Rei's eyes snapped to the two men. "What?"

"You're a good man, Saotome! My granddaughter will take care of him while he's here! The Temple has been in need of some serious fixing, and I remember you did some carpentry back in the day! We will make this place like new, together!"

"Did I say "we" – I meant, Ranma will do that after he gets better. I have business... yes, business in... Hokkaido. I'll be back when he's done, of course!"

"What?" Ranma moaned. "You ditching me, pops? I'm fine, we can go together!" He tried to stand, but quickly fell back down to his backside.

"Stay still! You'll only hurt yourself," Rei said, putting a hand on his arm. Her face warmed as she realized just how good of shape his taut arm muscles were in. Okay, maybe the hand will go up to his shoulder. She adjusted her grip. "Don't try to get up for now."

"No, Ranma. You're needed here. And as you explained to me earlier today, you don't like my business. So when I come back, you better have this place looking like a million yen!"

"Agreed, Saotome! Our children will be best friends, and will make the Hikawa Shrine anew!"

When did wanting to see someone again mean that I wanted him to live with me?

Ranma didn't look any happier, though he was also wet from the melting edamame, had a gash on his head, and had no idea what had happened to make him that way.

The two old men stood and went to go scrounge for more alcohol, leaving their kids alone.

"Why me?" Ranma looked her dead in the eyes. "Stupid old man, leaving me with an even older man and a girl."

Rei blushed. "Hey, you get to stop traveling for a while. What's wrong with that?" She was rather partial to the temple as well. It was a lovely place in every season, and it was the only home she had ever really knew.

"Stuck in some temple, doing manual labor for who knows how long? No, that sounds great." He dropped the frozen vegetables and brushed her hand off. "No offense, Hino-san, but that sounds pretty awful to me. I think I'd rather freeze in a snowstorm."

"Give it a few months, and I'll hold your head under the snow this winter," Rei snapped back.

He shrugged and stood. "There weren't any ninjas or brigands, were there? I didn't hear you say anything. It was you who smacked me in the forehead, wasn't it?"

Rei rose quickly and took a step back. "Me?"

Ranma nodded and took a step forward. "Yeah, don't worry, I won't say anything. I'd rather be the unfortunate hero, than suffer through a month of pops yelling at me for letting an uncute miko getting a surprise attack on me. What was that anyway, a crowbar?"

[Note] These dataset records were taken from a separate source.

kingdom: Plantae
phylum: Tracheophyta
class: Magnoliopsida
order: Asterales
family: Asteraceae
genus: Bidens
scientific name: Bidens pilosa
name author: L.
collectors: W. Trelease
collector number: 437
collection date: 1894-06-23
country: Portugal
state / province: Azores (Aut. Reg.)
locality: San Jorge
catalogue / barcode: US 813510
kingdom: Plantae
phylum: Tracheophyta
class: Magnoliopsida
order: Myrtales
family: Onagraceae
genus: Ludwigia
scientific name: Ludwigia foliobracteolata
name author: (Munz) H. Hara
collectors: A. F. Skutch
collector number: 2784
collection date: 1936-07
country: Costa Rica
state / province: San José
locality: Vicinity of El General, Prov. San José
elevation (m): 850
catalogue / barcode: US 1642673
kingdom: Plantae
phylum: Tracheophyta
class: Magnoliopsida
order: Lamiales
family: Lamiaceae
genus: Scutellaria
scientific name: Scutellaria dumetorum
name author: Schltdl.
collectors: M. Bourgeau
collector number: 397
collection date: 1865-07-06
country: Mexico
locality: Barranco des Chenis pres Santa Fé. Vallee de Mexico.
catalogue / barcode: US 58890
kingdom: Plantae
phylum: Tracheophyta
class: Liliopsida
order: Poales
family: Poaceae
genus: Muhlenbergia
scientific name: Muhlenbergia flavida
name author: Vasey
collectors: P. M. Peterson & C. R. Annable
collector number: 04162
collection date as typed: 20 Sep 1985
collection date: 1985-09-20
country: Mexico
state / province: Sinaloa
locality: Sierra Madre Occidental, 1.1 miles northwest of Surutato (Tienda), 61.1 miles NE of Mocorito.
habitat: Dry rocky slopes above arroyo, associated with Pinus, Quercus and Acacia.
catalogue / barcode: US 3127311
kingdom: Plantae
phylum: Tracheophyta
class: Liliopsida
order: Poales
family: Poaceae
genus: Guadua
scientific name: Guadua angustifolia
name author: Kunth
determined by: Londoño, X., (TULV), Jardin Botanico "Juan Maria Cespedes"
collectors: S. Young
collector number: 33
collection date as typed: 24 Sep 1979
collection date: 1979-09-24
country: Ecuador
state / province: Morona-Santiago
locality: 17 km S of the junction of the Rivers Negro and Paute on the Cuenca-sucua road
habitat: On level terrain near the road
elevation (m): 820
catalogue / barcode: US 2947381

Rei narrowed her eyes. "No comment."

So much for the adventure manga where the valiant martial artist dazzles me with his skills and his humility. I'm the straight man in a slapstick comedy. She glared at Ranma. He must be Larry.


Until her fated meeting with the Princess of the Moon, the woman that was and will be Sailor Mars, one of the defender of our Solar System from threats alien and terrestrial, Hino Rei is just a thirteen-year-old girl with pragmatic sensibilities and a heart of gold. Fate introduced chaos into her life in the form of Saotome Ranma once before, but that was a chance meeting of two kids bumping into each other in on a crowded sidewalk. The arrival of the boy and his father at her home signals that life will be much more interesting from now on.